WHAT IS REQUIRED:
Read the data below line by line and copy each one with "expression" in it.

GIVEN ENTRIES:
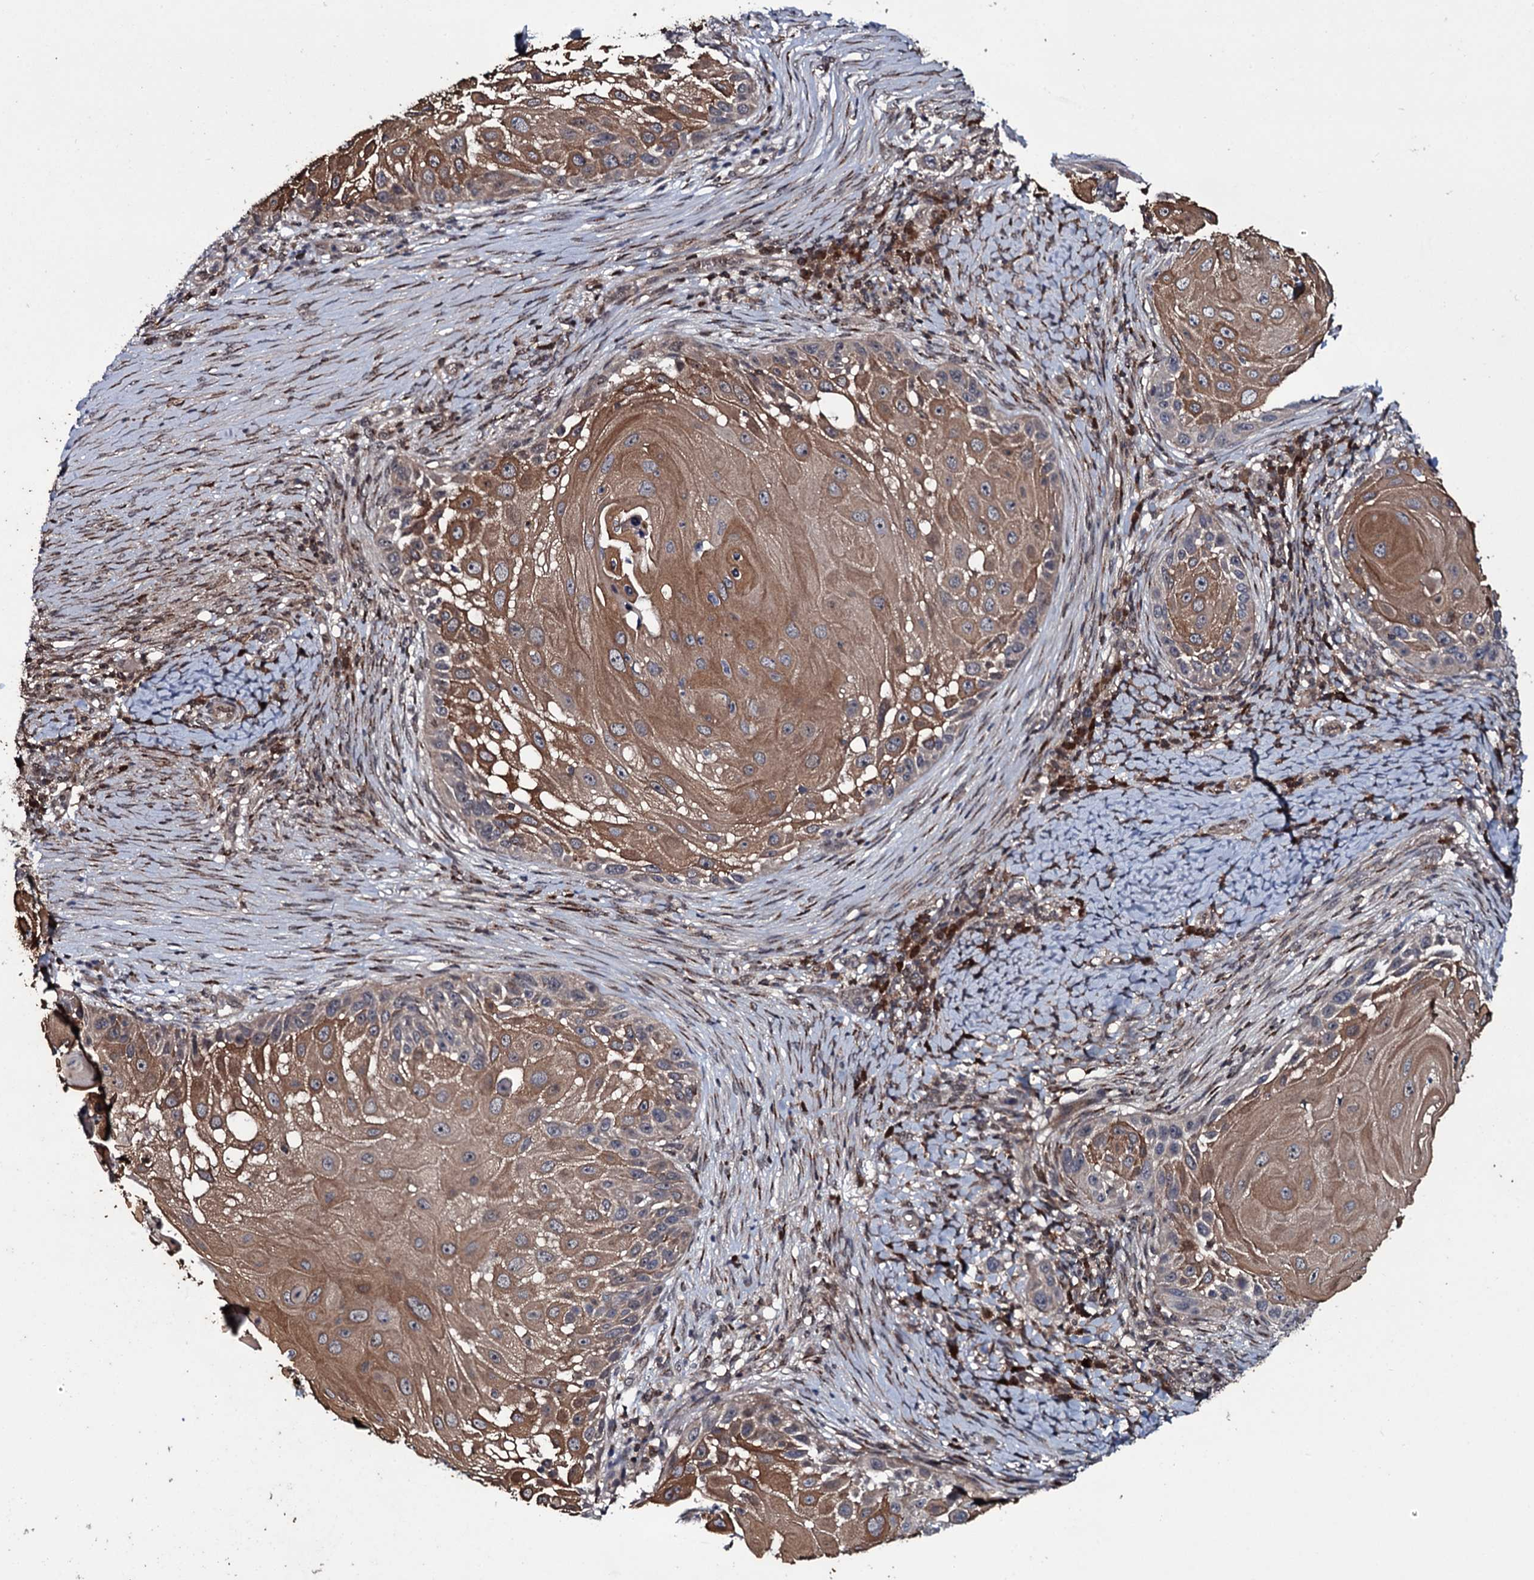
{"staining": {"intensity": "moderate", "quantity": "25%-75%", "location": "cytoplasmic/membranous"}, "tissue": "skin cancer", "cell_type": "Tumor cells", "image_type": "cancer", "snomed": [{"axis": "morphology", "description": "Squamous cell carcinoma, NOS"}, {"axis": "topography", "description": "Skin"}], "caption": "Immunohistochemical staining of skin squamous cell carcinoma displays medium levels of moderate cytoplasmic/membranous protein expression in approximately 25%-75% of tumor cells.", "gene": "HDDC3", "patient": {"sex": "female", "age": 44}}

---

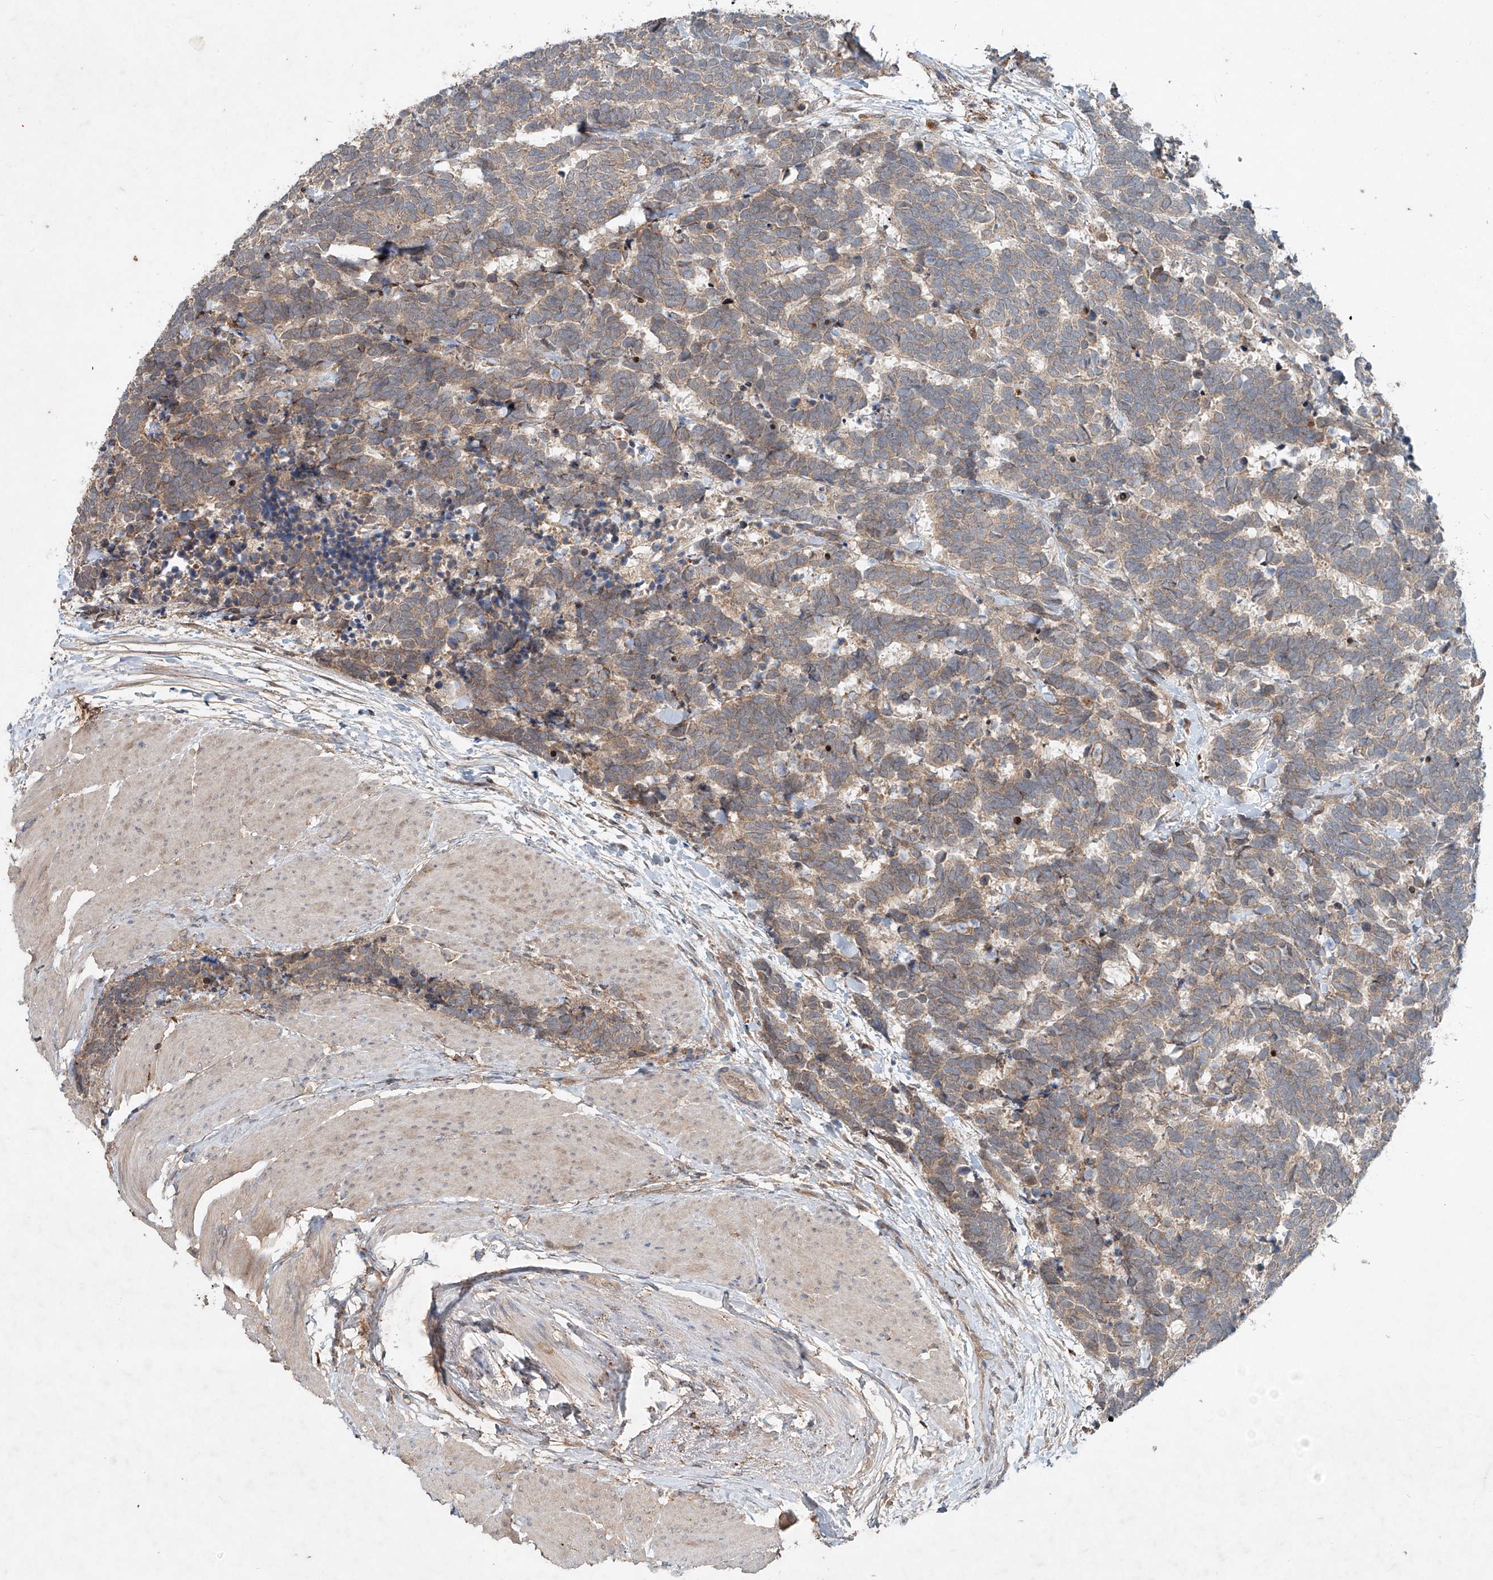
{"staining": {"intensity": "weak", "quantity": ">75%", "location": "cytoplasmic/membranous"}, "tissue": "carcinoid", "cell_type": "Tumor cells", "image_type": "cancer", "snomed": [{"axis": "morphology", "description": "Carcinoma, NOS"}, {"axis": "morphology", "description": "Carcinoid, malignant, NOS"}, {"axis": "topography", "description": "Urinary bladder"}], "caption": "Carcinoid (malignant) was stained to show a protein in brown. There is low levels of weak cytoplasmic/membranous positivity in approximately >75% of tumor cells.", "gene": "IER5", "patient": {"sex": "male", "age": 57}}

--

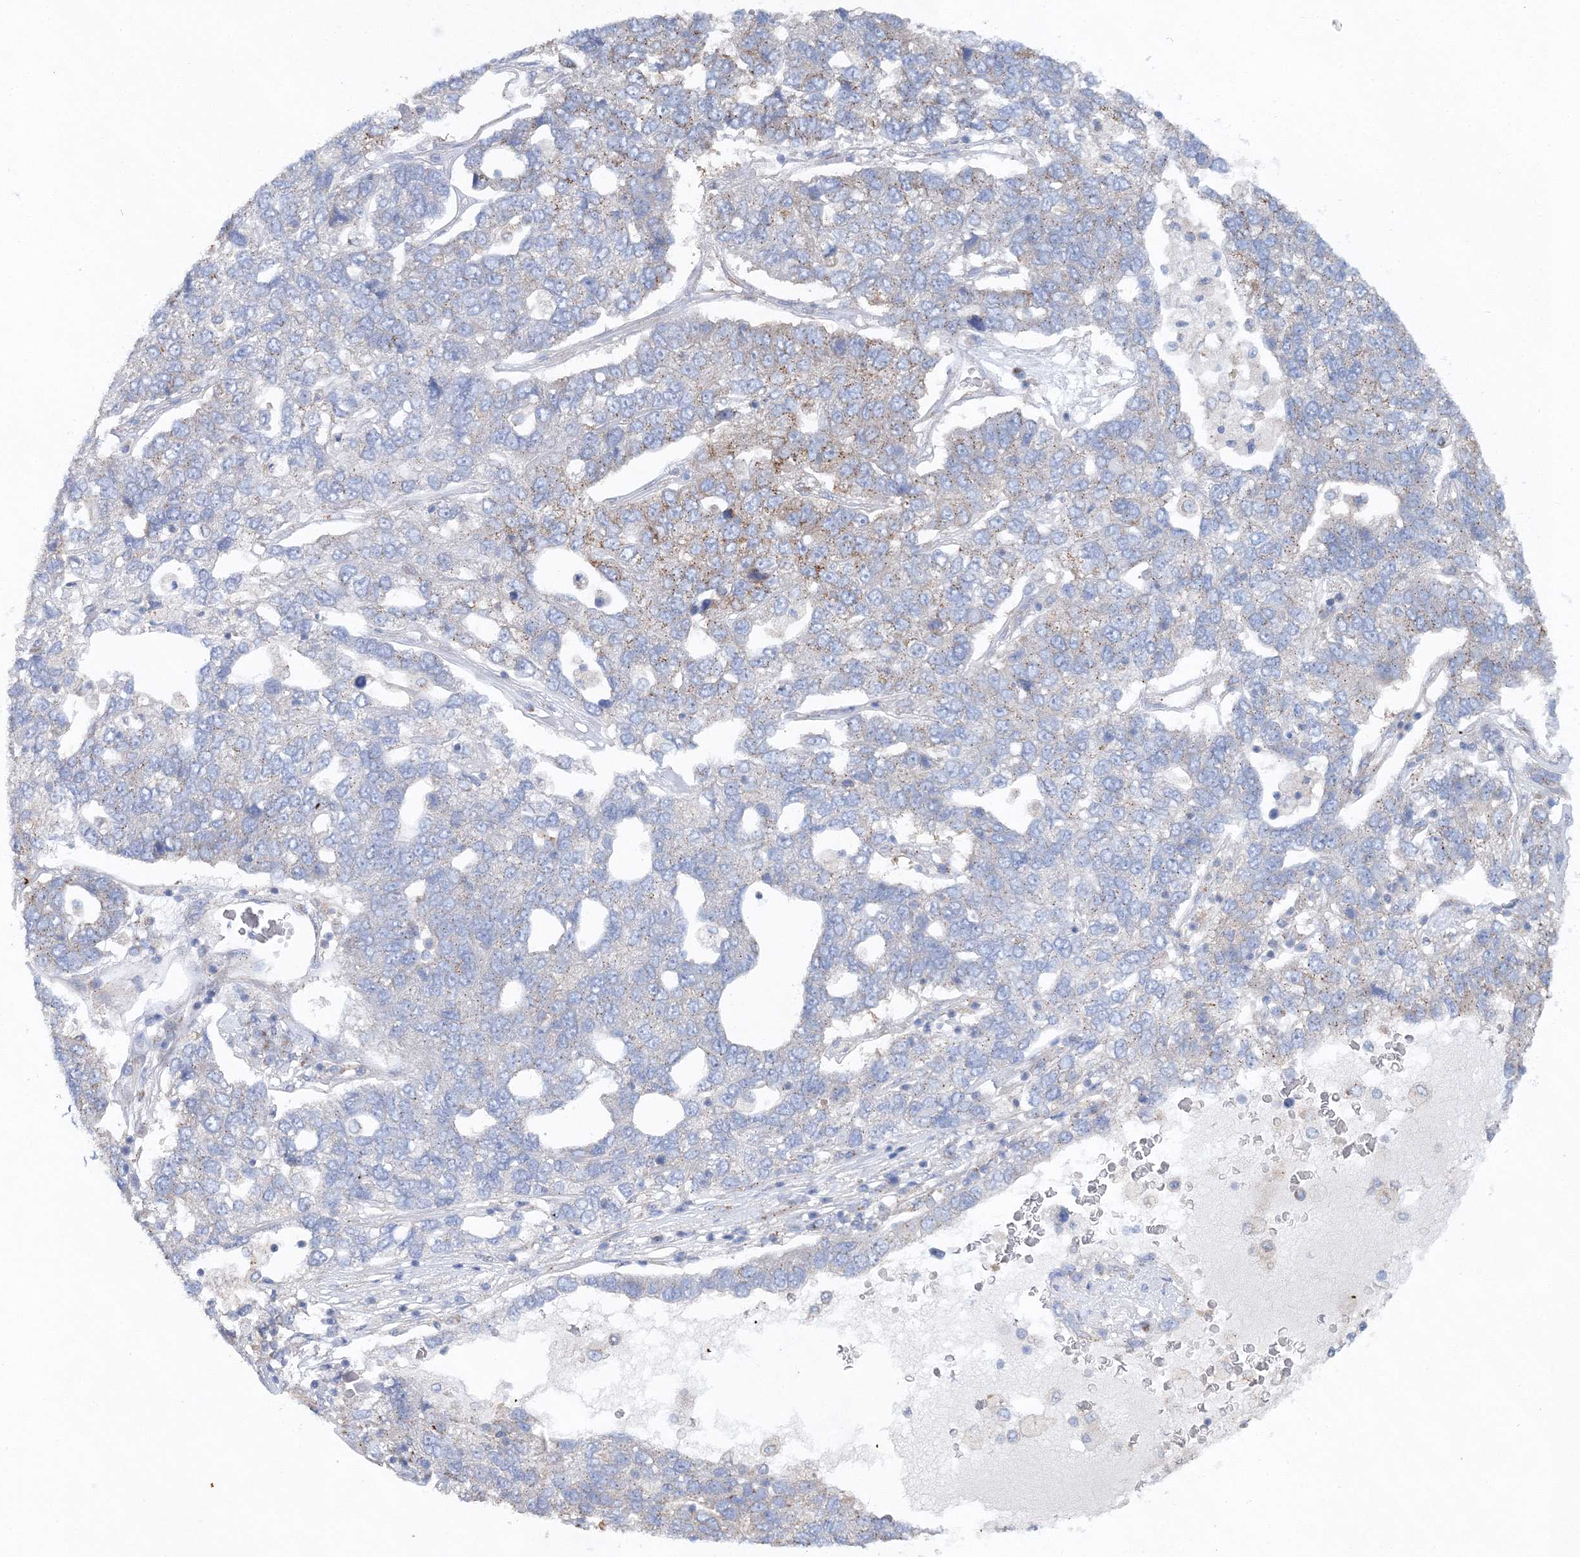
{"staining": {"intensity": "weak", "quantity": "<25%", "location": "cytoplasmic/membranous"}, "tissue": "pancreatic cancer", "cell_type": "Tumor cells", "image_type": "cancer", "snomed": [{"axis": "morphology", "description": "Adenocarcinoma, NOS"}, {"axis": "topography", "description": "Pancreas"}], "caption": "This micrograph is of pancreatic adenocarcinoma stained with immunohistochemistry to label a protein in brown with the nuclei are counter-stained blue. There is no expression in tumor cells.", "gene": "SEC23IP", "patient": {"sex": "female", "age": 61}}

OUTPUT BELOW:
{"staining": {"intensity": "moderate", "quantity": "25%-75%", "location": "cytoplasmic/membranous"}, "tissue": "skin cancer", "cell_type": "Tumor cells", "image_type": "cancer", "snomed": [{"axis": "morphology", "description": "Squamous cell carcinoma, NOS"}, {"axis": "topography", "description": "Skin"}], "caption": "Immunohistochemical staining of skin squamous cell carcinoma displays medium levels of moderate cytoplasmic/membranous protein expression in approximately 25%-75% of tumor cells.", "gene": "HDDC3", "patient": {"sex": "female", "age": 44}}
{"staining": {"intensity": "weak", "quantity": "<25%", "location": "cytoplasmic/membranous"}, "tissue": "pancreatic cancer", "cell_type": "Tumor cells", "image_type": "cancer", "snomed": [{"axis": "morphology", "description": "Adenocarcinoma, NOS"}, {"axis": "topography", "description": "Pancreas"}], "caption": "This micrograph is of pancreatic adenocarcinoma stained with immunohistochemistry to label a protein in brown with the nuclei are counter-stained blue. There is no expression in tumor cells.", "gene": "SEC23IP", "patient": {"sex": "female", "age": 61}}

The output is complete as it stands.